Exercise aim -
In the Diksmuide text below, repeat word for word everything from "According to Gemeentewapens" down to "Demoen (March 2000).".
══ Text segment
The Death Sap (Dodengang / Boyau de la Mort), also located in
Kaaskerke, is the last frontline site of the First World War that has
been preserved in Belgium.
In the military cemetary of Keiem, 628 Belgian soldiers from the 8th
and 13th regiments of the line are buried. The German military cemetary
of Vladslo includes the tombs of 25,638 soldiers, the most famous of
them being Peter Kollwitz, the son of the German expressionist artist
Käthe Kollwitz (1867-1945). She started the two statues Het Treureund
Oudepaar (The Afflicted Old Parents) soon after Peter's death and
completed it in 1932; she offerred the statues to the municipal cemetary
of Esen, where Peter had fallen and was buried. The work, still the
property of the Kollwitz family, was transferred to the Vladslo
cemetary in 1956.
Ivan Sache, 16 June 2007
The flag of Diksmuide is horizontally divided
yellow-blue-yellow-blue-yellow-blue-yellow-blue (eight stripes).
According to Gemeentewapens in België - Vlaanderen en Brussel [w2v02], the flag, adopted on 30 January 1986 by the Municipal Council, is prescribed by a Decree issued on 4 November 1986 by the Executive of Flanders and published on 3 December 1987 in the Belgian official gazette.
The flag is a banner of the municipal arms, officially described as "Eight equally wide yellow and blue horizontal stripes".
The municipal website has a detailed account on the origin of the
municipal arms, by Herman Demoen (March 2000).
According to L'Espinoy, Arnould the Old, Count of Flanders, appointed
in 965 Thiry de Beverne [Beveren] as the Burgrave of Diksmuide. The lineage kept the domain of Diksmuide for the next three centuries. They bore "Fessy or and azure of eight pieces a saltire gules overall".
Therefore, the arms of Diksmuide would be the arms of the ancient lords
without the saltire.
The Gelre Armorial shows "Fessy or and azure of eight pieces a saltire
gules overall" for Henri II of Beveren, lord of Diksmuide (Borchggrave
v. Dixmueden, #936, folio 80v). The today's municipality of Beveren
uses these arms as the municipal arms and a banner of these arms as the
municipal flag.
The old municipal seals did not bear those arms but showed an enthroned
bishop, or abbot, with miter and staff; Servais reports this design on
seals dated 1245, 1309, 1499 and 1563. The arms of the lords of
Diksmuide appeared on later seals. They were suppressed after the
French Revolution; on 17 September 1806, the Mayor of Diksmuide,
following the Decree signed by the préfet of the Department of Leie on
12 September 1806, submitted the old municipal seal to the sous-préfet,
probably to re-establish the municipal arms. They were eventually
granted by (Dutch) Royal Decree on 28 July 1819 or 1829 (the source
gives the two dates in two different paragraphs!) and confirmed by (Belgian)
Royal Decree on 7 April 1838, as "Fessy or and azure of eight pieces the shield surmounted with a crown or".
After the municipal merging of 1976, Diksmuide kept its old municipal arms, with an amended description, "Fessy or and azure of eight pieces. The shield surmounted by a mural crown or with five towers".
════
══ Entries provided
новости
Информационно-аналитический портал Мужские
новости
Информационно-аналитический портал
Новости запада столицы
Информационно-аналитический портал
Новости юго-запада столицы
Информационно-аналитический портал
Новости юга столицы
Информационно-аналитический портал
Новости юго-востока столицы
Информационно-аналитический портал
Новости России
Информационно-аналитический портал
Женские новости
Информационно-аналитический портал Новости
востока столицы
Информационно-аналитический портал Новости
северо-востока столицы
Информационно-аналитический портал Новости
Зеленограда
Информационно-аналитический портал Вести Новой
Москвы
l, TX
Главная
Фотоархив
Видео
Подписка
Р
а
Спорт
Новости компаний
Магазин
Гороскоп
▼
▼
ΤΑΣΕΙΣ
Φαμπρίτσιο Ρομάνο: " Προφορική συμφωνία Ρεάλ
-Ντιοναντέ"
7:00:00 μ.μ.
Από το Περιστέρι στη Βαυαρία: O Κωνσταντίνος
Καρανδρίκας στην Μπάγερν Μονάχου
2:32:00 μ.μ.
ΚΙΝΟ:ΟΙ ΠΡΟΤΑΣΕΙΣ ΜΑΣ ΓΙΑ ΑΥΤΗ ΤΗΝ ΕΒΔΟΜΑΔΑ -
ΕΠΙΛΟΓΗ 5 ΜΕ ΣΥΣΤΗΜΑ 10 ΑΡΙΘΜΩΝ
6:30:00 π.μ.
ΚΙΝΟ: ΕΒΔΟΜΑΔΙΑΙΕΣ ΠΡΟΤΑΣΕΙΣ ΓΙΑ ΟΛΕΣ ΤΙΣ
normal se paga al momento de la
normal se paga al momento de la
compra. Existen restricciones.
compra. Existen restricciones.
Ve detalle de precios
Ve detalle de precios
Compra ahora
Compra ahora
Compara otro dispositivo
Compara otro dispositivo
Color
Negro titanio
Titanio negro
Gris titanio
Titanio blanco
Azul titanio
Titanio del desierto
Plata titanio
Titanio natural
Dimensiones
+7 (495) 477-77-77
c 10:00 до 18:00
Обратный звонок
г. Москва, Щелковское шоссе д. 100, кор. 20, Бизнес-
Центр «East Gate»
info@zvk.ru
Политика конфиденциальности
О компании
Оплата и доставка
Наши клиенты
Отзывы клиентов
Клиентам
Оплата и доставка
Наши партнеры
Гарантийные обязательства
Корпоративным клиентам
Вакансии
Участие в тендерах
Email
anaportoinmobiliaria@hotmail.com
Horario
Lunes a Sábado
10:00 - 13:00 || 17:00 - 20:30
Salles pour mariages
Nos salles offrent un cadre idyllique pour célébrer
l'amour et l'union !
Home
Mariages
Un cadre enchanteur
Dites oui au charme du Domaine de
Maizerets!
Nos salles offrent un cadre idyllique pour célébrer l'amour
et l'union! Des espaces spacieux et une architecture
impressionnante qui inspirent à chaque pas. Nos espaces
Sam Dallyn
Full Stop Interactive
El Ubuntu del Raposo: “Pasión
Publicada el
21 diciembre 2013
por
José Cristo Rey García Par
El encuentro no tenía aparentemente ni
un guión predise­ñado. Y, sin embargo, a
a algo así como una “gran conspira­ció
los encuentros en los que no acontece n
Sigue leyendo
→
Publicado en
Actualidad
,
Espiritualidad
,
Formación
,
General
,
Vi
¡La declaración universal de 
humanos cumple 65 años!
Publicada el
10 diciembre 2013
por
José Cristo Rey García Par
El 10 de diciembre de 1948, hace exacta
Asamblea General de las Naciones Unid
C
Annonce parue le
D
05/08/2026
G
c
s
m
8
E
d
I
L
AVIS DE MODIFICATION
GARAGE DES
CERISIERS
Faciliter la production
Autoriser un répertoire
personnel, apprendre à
════
Solution to the problem -
According to Gemeentewapens in België - Vlaanderen en Brussel [w2v02], the flag, adopted on 30 January 1986 by the Municipal Council, is prescribed by a Decree issued on 4 November 1986 by the Executive of Flanders and published on 3 December 1987 in the Belgian official gazette.
The flag is a banner of the municipal arms, officially described as "Eight equally wide yellow and blue horizontal stripes".
The municipal website has a detailed account on the origin of the
municipal arms, by Herman Demoen (March 2000).